[Source data]:
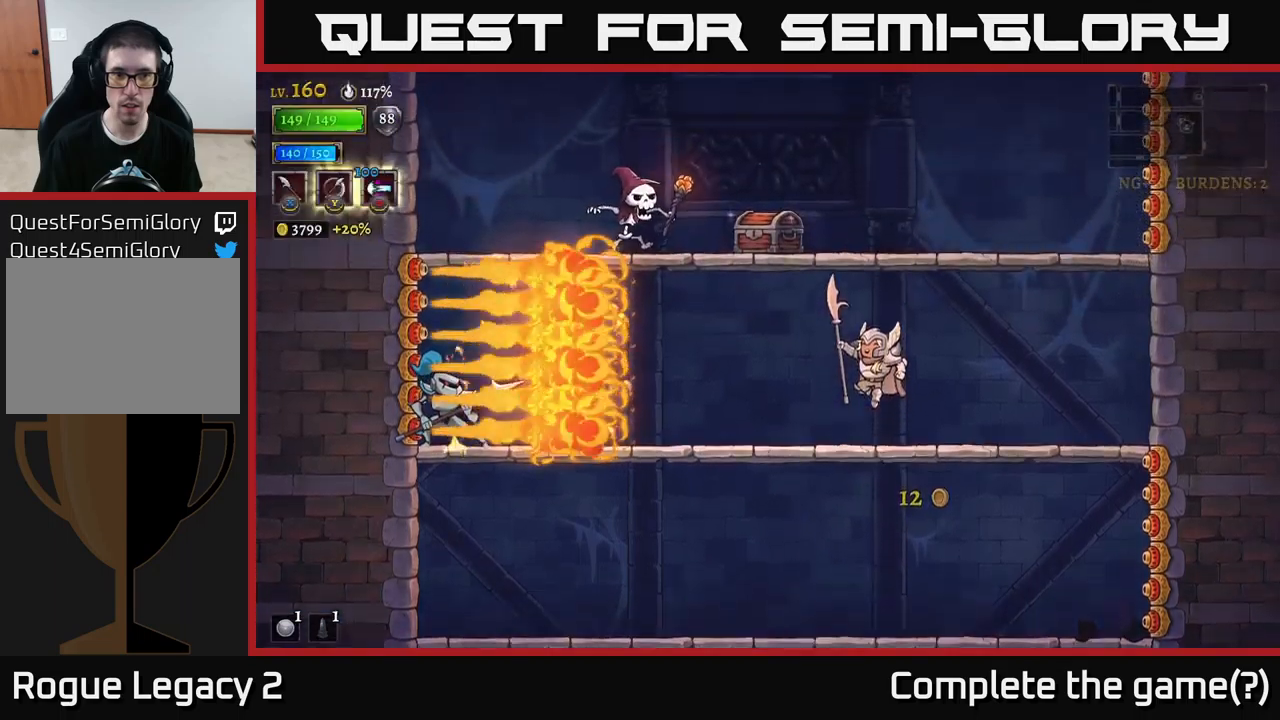
{"buttons": [], "left_stick": "left", "right_stick": "center", "events": [[17, "A", "up"], [117, "left_stick", "right"], [334, "left_stick", "center"], [384, "left_stick", "left"]]}
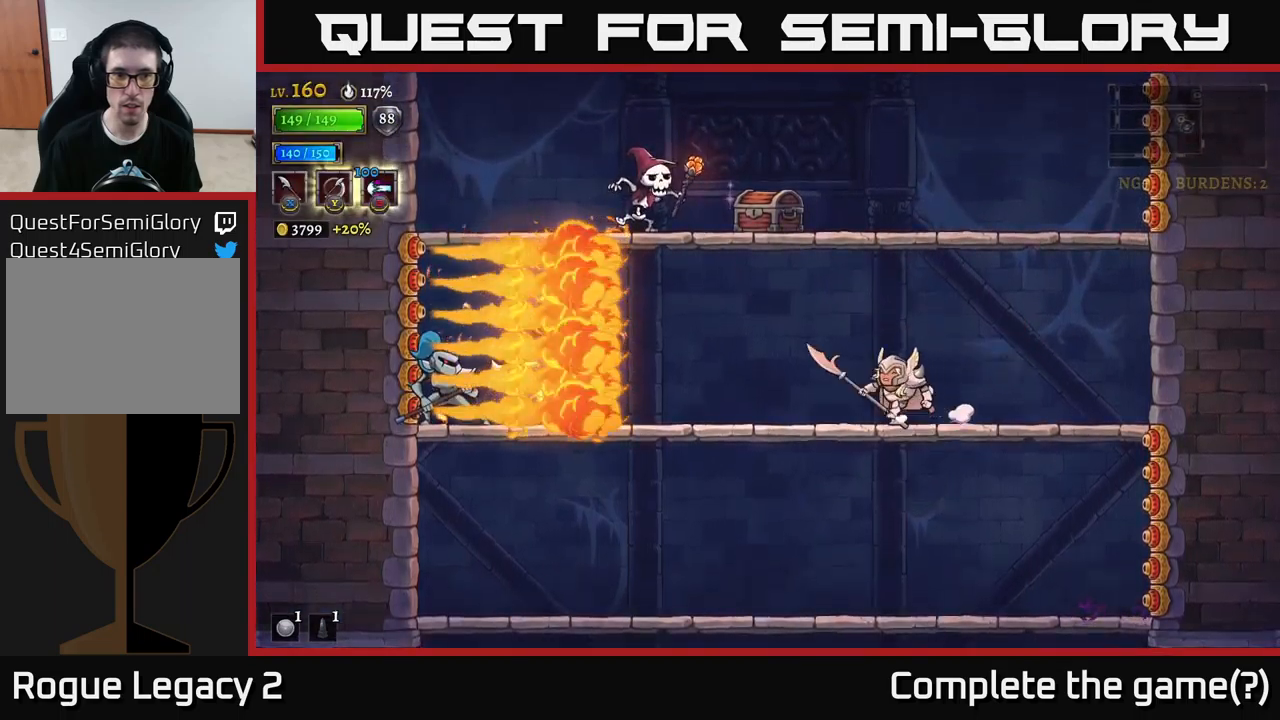
{"buttons": [], "left_stick": "center", "right_stick": "center", "events": [[50, "left_stick", "center"], [134, "left_stick", "left"], [250, "left_stick", "center"]]}
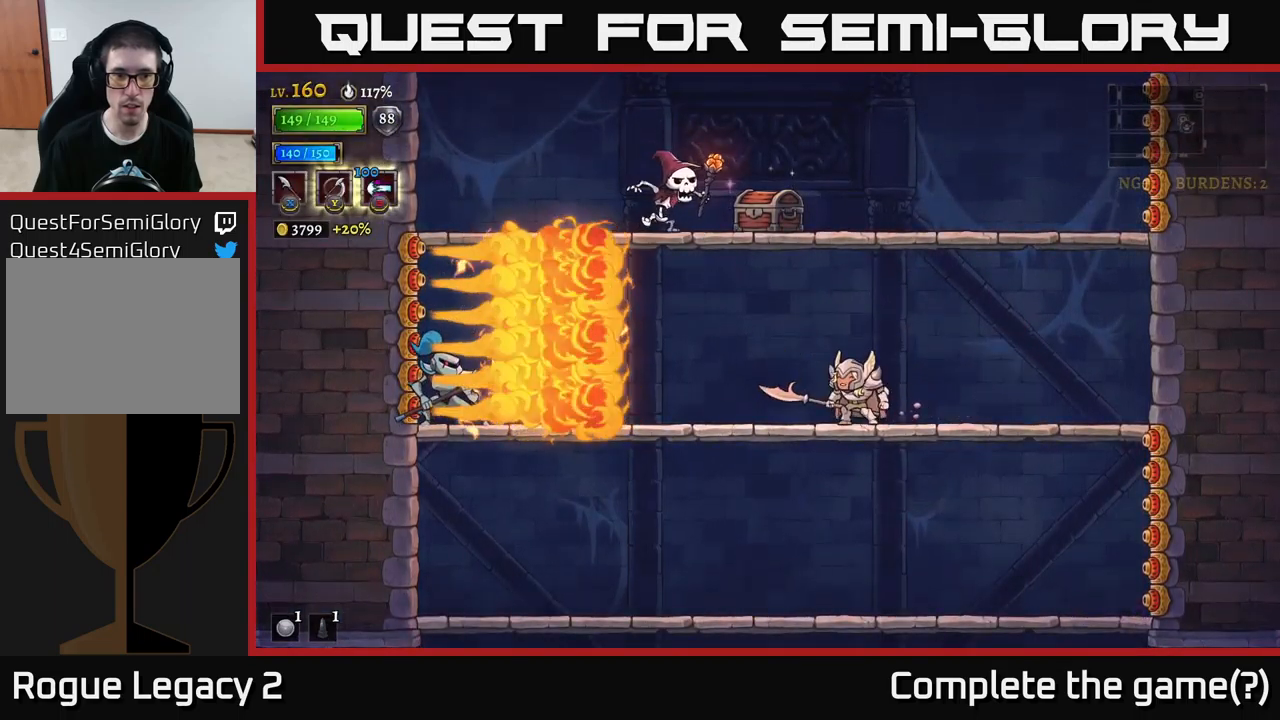
{"buttons": ["X", "L2"], "left_stick": "center", "right_stick": "center", "events": [[350, "L2", "down"], [500, "X", "down"]]}
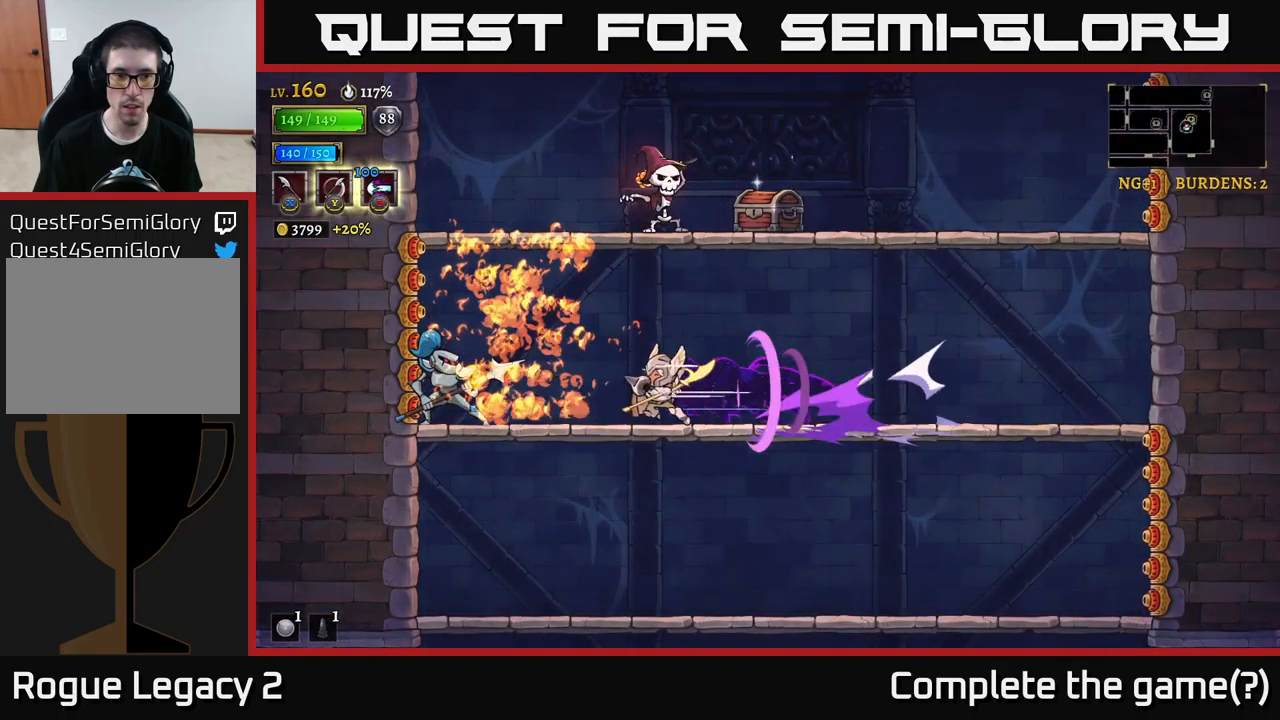
{"buttons": [], "left_stick": "right", "right_stick": "center", "events": [[67, "L2", "up"], [84, "left_stick", "right"], [117, "X", "up"], [234, "left_stick", "left"], [384, "left_stick", "right"]]}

[Required action]: Print the data once more without any change, skipping each picture.

[Task response]:
{"buttons": [], "left_stick": "left", "right_stick": "center", "events": [[17, "A", "up"], [117, "left_stick", "right"], [334, "left_stick", "center"], [384, "left_stick", "left"]]}
{"buttons": [], "left_stick": "center", "right_stick": "center", "events": [[50, "left_stick", "center"], [134, "left_stick", "left"], [250, "left_stick", "center"]]}
{"buttons": ["X", "L2"], "left_stick": "center", "right_stick": "center", "events": [[350, "L2", "down"], [500, "X", "down"]]}
{"buttons": [], "left_stick": "right", "right_stick": "center", "events": [[67, "L2", "up"], [84, "left_stick", "right"], [117, "X", "up"], [234, "left_stick", "left"], [384, "left_stick", "right"]]}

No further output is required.